(Beginning of RECORDS SHOWN)

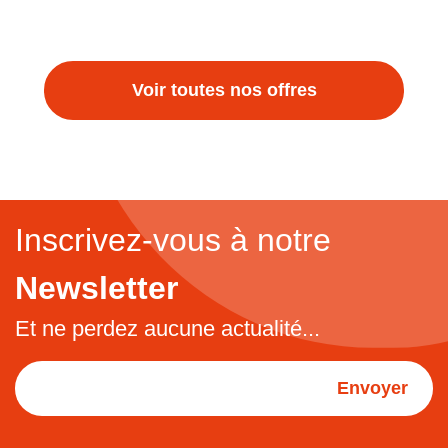
Voir toutes nos offres
Inscrivez-vous à notre
Newsletter
Et ne perdez aucune actualité...
Envoyer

(End of RECORDS SHOWN)

WHAT IS BEING ASKED
Please write out the lines above again word for word, leaving out the pictures.

ANSWER TO THE PROBLEM
Voir toutes nos offres
Inscrivez-vous à notre
Newsletter
Et ne perdez aucune actualité...
Envoyer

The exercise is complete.